While we are living in a historical moment that is making us reevaluate widely held beliefs on the use of the internet, there is still an extra weight on the minds of college students. The upcoming recession is looming overhead as we try to make ourselves marketable to now struggling industries. Many have had their summer internships cancelled and others are disheartened that career fairs cancelled, important events that allow for recruiters to interact with applicant’s face to face in a world where recruiting processes are getting increasingly automated and apathetic. Plans for the future have gone out the window as each passing day is making life more unpredictable. I am relieving the dreaded memories of older friends and family members who had to struggle during the 2007 recession. Why should I care about my classwork when I know that my college degree is going to be meaningness after I graduate?

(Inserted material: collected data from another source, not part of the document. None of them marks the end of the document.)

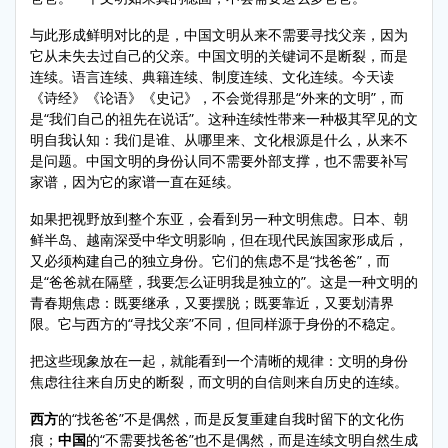
与此形成鲜明对比的是，中国文明从来不需要寻找父亲，因为
它从未失去过自己的父亲。中国文明的关键词不是断裂，而是
连续。语言连续、典籍连续、制度连续、文化连续。今天读
《诗经》《论语》《史记》，不会觉得那是“外来的文明”，而
是“我们自己的祖先在说话”。这种连续性带来一种极其罕见的文
明自我认知：我们是谁、从哪里来、文化根源是什么，从来不
是问题。中国文明的身份认同不需要外部支撑，也不需要补写
家谱，因为它的家谱一直在延续。
如果把视野放到整个东亚，会看到另一种文明焦虑。日本、朝
鲜半岛、越南深受中华文明影响，但在现代民族国家形成后，
又必须构建自己的独立身份。它们的焦虑不是“找爸爸”，而
是“爸爸就在隔壁，我要怎么证明我是独立的”。这是一种文明的
青春期焦虑：既要继承，又要摆脱；既要靠近，又要划清界
限。它与西方的“寻找父亲”不同，但同样源于身份的不稳定。
把这些现象放在一起，就能看到一个清晰的规律：文明的身份
焦虑往往来自历史的断裂，而文明的自信则来自历史的连续。
西方
的“找爸爸”不是偶然，而是反复重建自我时留下的文化伤
痕；
中国
的“不需要找爸爸”也不是偶然，而是连续文明自然生成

As the crisis continues, we will experience becoming increasingly connected to the internet. It is only the beginning yet many are reevaluating the capabilities of the internet in institutions and industries that have struggled to find reasons to remain disconnected. This crisis has allowed the opportunity to test out the capabilities of remote work and teaching. Hopefully, the lessons learned from this rushed transition will inform better techniques and software to allow a seamless transition to a world that can capitalize on the positives of remote existence. Maybe then I’ll be able to pay attention to Zoom meetings.